Vocabulary: saltâ fûr (to come/go out), il fi (son), la femine (wife), la bestie (beast), svolâ (to fly), strissinâsi (to slither), la tiere (earth, ground), seont (according to), la raze (kind, sort), la arcje (ark), (to make, to do), dopo (then, after), un altâr (altar), cjoli (to take), il nemâl (animal), mont (clean), un ucel (bird; also uciel), brusâ (to burn), tirâ sù (to breathe in, to take in), il bonodôr (pleasing odour), (to say), dentri di (inside, within), mai altri (never again), maludî (to curse; also maledî), la colpe (fault), un om (man), parcè che (for, because), puartât a (prone to), il mâl (wrong, evil, wickedness), il frut (child), in sù (upwards), no… plui (no more), fruçâ (to destroy), vivi (to live), come che (as, just as), la volte (time), fintremai che (for so long as), durâ (to last, to endure), il mont (world), semenâ (to sow, to seed), seselâ (to harvest, to reap), il frêt (cold), il cjalt (heat), l’istât (summer), l’unvier (winter; also invier), il dì (day), la gnot (night), mancjâ (to be lacking), par mai (never).

Verses 18-19: Noè al saltà fûr cui siei fîs (Noah came out with his sons), la sô femine (his wife) e lis feminis dai siei fîs (and the wives of his sons); e dutis lis bestiis (and all the beasts), dut ce che al svole (all that flies), dut ce che si strissine su la tiere (all that slithers on the ground), seont la lôr raze (according to their kind), a saltarin fûr de arcje (came out of the ark).

Verse 20: Noè i fasè dopo un altâr al Signôr (then Noah built [made] an altar to the Lord): al cjolè di ducj i nemâi monts (he took of all the clean animals) e di ducj i ucei monts (and of all the clean birds) e al brusà dut sul altâr (and burnt the whole on the altar).

Verse 21: Tirâ sù, translating literally as to pull up, to take up, is to be taken here as meaning to breathe in, to take in. You read: il Signôr al tirà sù (the Lord took in) dut chel bonodôr (all that pleasing odour) e al disè dentri di sè (and said to himself [within him]). The Lord says: mai altri no maludissarai la tiere (never again will I curse the earth) par colpe dal om (on account of man [by fault of man]), parcè che l’om al è puartât al mâl (for man is prone to evil) di frut in sù (from the time of his childhood [from child upwards]). No fruçarai plui chei che a vivin, come che o ai fat cheste volte: I will destroy no more those that live, as I have done this time.

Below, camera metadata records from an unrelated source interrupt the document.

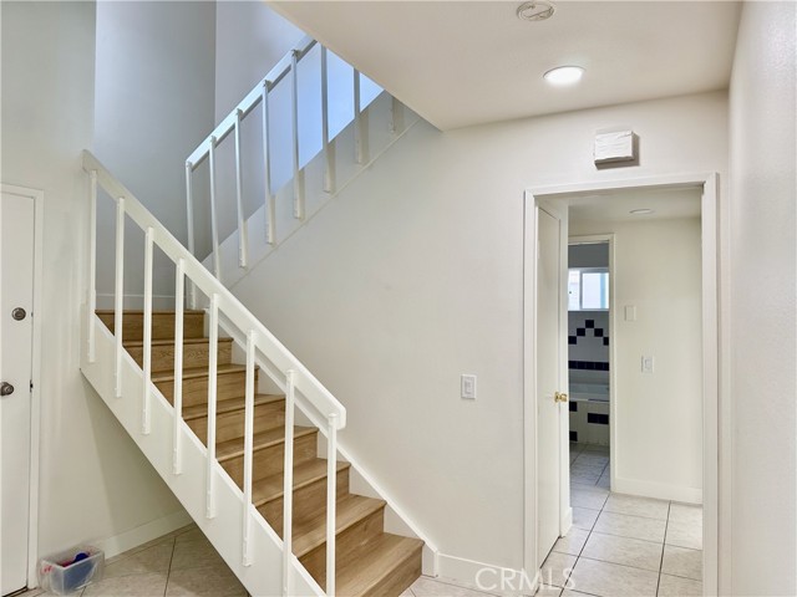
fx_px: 553
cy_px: 298
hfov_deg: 71.6
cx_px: 398
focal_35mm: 24
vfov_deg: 56.8
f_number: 1.78
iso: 80
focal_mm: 6.86
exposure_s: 1/120
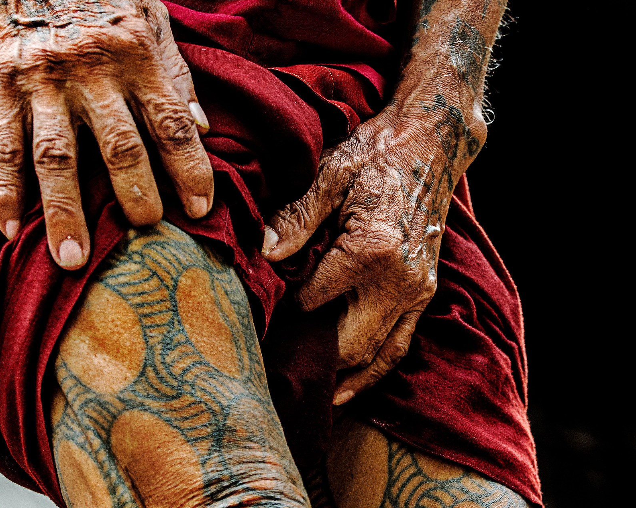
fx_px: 2804
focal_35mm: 149
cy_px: 279
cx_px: 318
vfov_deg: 10.4
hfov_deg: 12.9
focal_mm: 70
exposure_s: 1/200
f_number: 5
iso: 1600
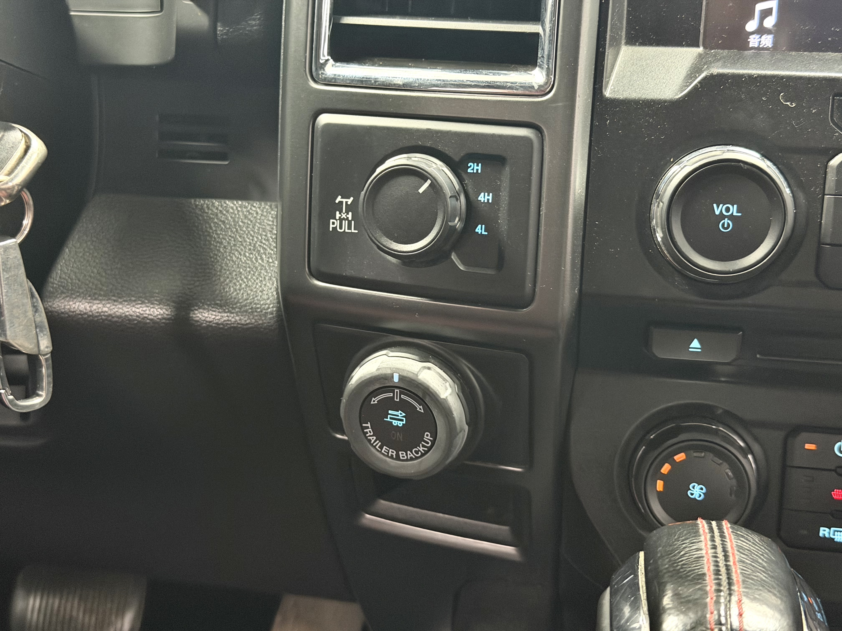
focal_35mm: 48
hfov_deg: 39.7
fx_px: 1168
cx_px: 421
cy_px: 316
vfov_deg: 30.3
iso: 640
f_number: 1.78
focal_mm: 6.76
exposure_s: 1/20
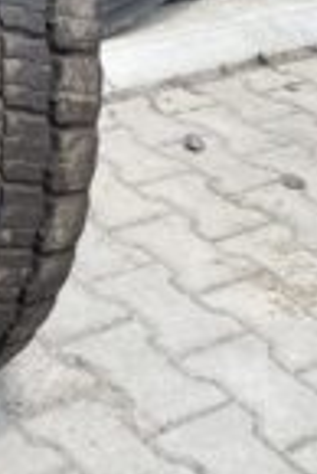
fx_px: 1054
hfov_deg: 16.0
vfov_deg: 24.3
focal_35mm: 80
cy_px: 11
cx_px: -127
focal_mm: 4.25
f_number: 1.8
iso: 32
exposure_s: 1/1193
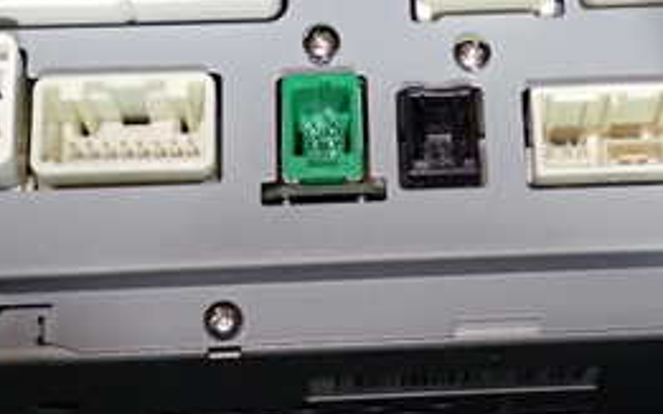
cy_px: 63
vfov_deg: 13.0
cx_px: 495
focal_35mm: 100
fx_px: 1807
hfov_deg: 20.6
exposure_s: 1/40
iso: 500
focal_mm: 7.31
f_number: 2.8
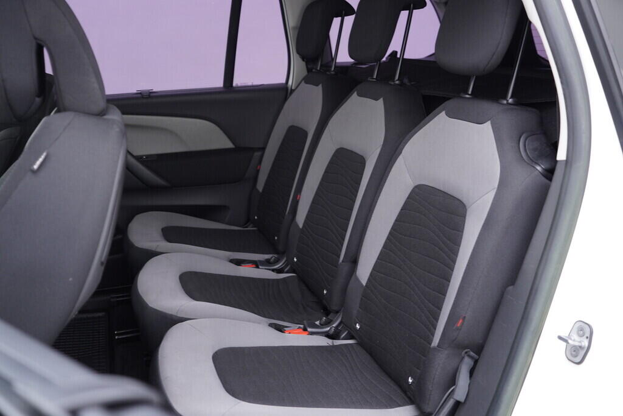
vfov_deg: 36.9
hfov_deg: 53.1
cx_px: 312
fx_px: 623
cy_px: 208
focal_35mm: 36
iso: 250
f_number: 2.8
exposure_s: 1/40
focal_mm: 24
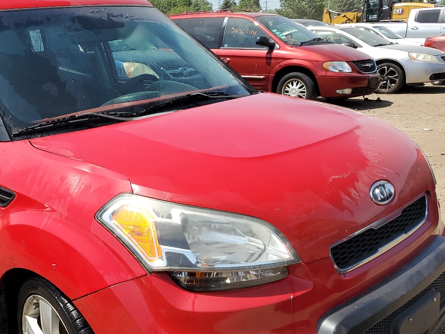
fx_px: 540
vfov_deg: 34.3
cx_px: 126
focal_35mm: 42
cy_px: 200
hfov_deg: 43.7
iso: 50
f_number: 1.5
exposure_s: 1/2500
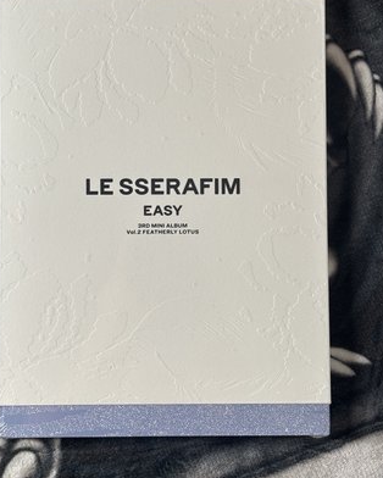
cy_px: 198
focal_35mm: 69
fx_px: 977
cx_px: 166
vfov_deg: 27.5
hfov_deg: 22.2
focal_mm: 5.96
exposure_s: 1/78
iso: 50
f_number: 1.6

Verse 22: Fintremai che al durarà il mont (for so long as the world endures [shall endure]), semenâ e seselâ (sowing and reaping), frêt e cjalt (cold and heat); istât e unviêr (summer and winter), dì e gnot (day and night) no mancjaran par mai (shall never lack). Semenâ and seselâ are used here as nouns, rather than as verbs: il semenâ (sowing, seeding); il seselâ (harvesting, reaping). Also employed as nouns are frêt and cjalt, rather than as adjectives: il frêt (cold); il cjalt (heat); as adjectives, frêt and cjalt mean cold and hot. The names of the four seasons of the year are: vierte (spring); istât (summer); sierade (autumn); invier (winter). Masculine in gender are istât and invier; feminine in gender are vierte and sierade. Examples: un invier crût (a frigid winter); une sierade cjalde (a hot autumn). For winter, the text of this verse uses unviêr, a variant of invier. The Friulian for season is la stagjon; its plural is lis stagjons.